Explanation of the command options:

Symbol Meaning
%aocc Build NAMD with AOCC compiler.
+avxtiles To add support for AVXTiles algorithm, will be valid for NAMD-v2.15a1 and NAMD-v2.15a2 on systems supporting AVX512 instruction set.
fftw=­amd­fftw Use amdfftw as the FFTW implementation.
inter­fac­e=tcl Use tcl as the interface.
^charmpp backe­nd=mpi build­-ta­rge­t=c­harm++ To build NAMD with charmpp, where charmpp uses mpi backend and charm++ target.
^open­mpi­ fabri­cs=­auto Use OpenMPI as the MPI provider and use autodetection for the network fabric.
Note: It is advised to specifically set the appropriate fabric for the host system if possible.

Running NAMD

STMV benchmark used in this example can be found at: https://www.ks.uiuc.edu/Research/namd/utilities/

Obtaining Benchmarks

    # Download STMV dataset
$ wget https://www.ks.uiuc.edu/Research/namd/utilities/stmv/par_all27_prot_na.inp
$ wget https://www.ks.uiuc.edu/Research/namd/utilities/stmv/stmv.namd
$ wget https://www.ks.uiuc.edu/Research/namd/utilities/stmv/stmv.pdb.gz
$ wget https://www.ks.uiuc.edu/Research/namd/utilities/stmv/stmv.psf.gz
 
# Uncompress and edit input files to use current directory for writing temporary files
$ gunzip stmv.psf.gz
$ gunzip stmv.pdb.gz
$ sed -i 's/\/usr/./g' stmv.namd
$ mkdir -p ./tmp

Process layout for NAMD run:

NAMD needs one communication thread per set of worker threads, for example while running on system with dual socket AMD 4th Gen EPYC™ Processor with 192 (96x2) cores.

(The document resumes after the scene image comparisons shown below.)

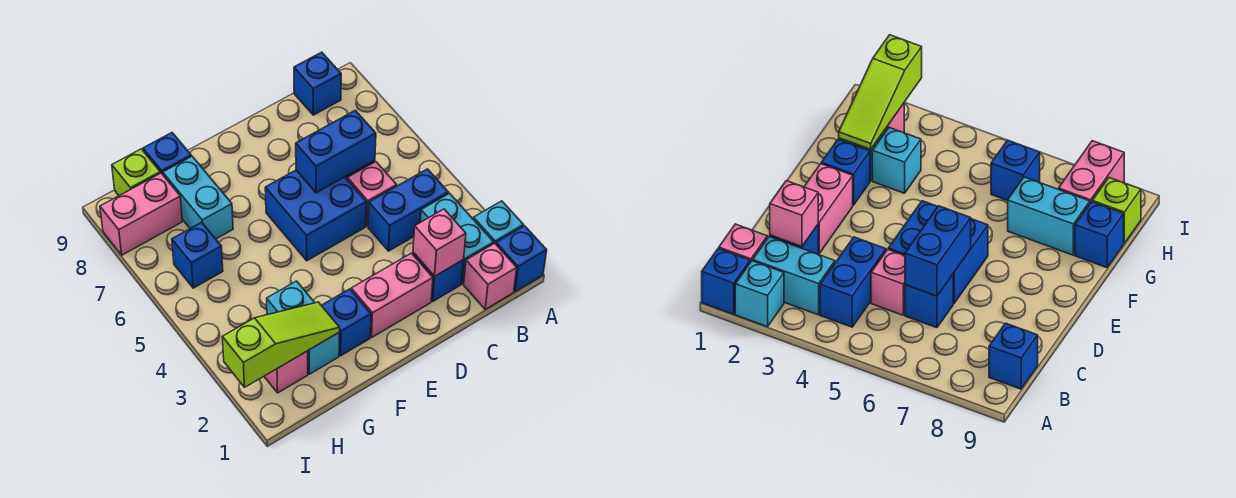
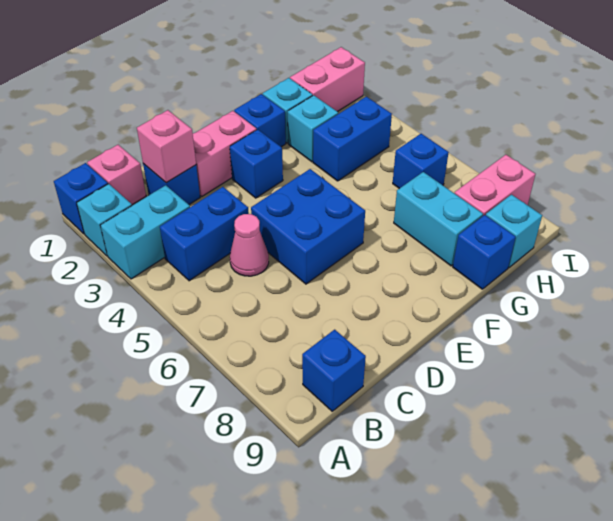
cyan brick B2:B3 level 1 -> cyan brick A3:B3 level 1
pink brick C5 level 1 -> pink cone C5 level 1
blue brick C6 level 1 -> blue brick E3 level 1
blue brick C6:D6 level 2 -> blue brick G4:H4 level 1
lime slope G2:I2 level 2 top I -> none
pink brick H2 level 1 -> pink brick H2:I2 level 1
lime brick H9 level 1 -> cyan brick H9 level 1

  • Running with one communication thread and 191 worker threads (+ppn is used to specify the number of worker threads per rank)
  • Lay out the communication thread on the core 0 (+commap is used to specify mapping of communication threads)
  • The worker threads are then pinned on cores 1-191 (+pemap is used to specify mapping of worker threads)

Run Script for AMD EPYC™ Processors

    # Loading NAMD-v2.15a2 build with AOCC
$ spack load namd@2.15a2
 
# Run command for STMV dataset with NAMD 2.15alpha2 build with avxtiles support with AOCC
# We are using 1 MPI rank with using 192 processor ( 191 worker thread and 1 communication thread)
$ mpirun -np 1 --bind-to core namd2 +ppn 191 +commap 0-192:192 +pemap 1-191:192.191 stmv.namd

Note: The above build and run steps are tested with NAMD-2.14/NAMD-2.15alpha2, AOCC-4.2.0, AOCL-4.2.0, and OpenMPI-5.0.2 on Red Hat Enterprise Linux release 8.6 (Ootpa) using Spack v0.22.0.dev0 (commit id : a9d294c).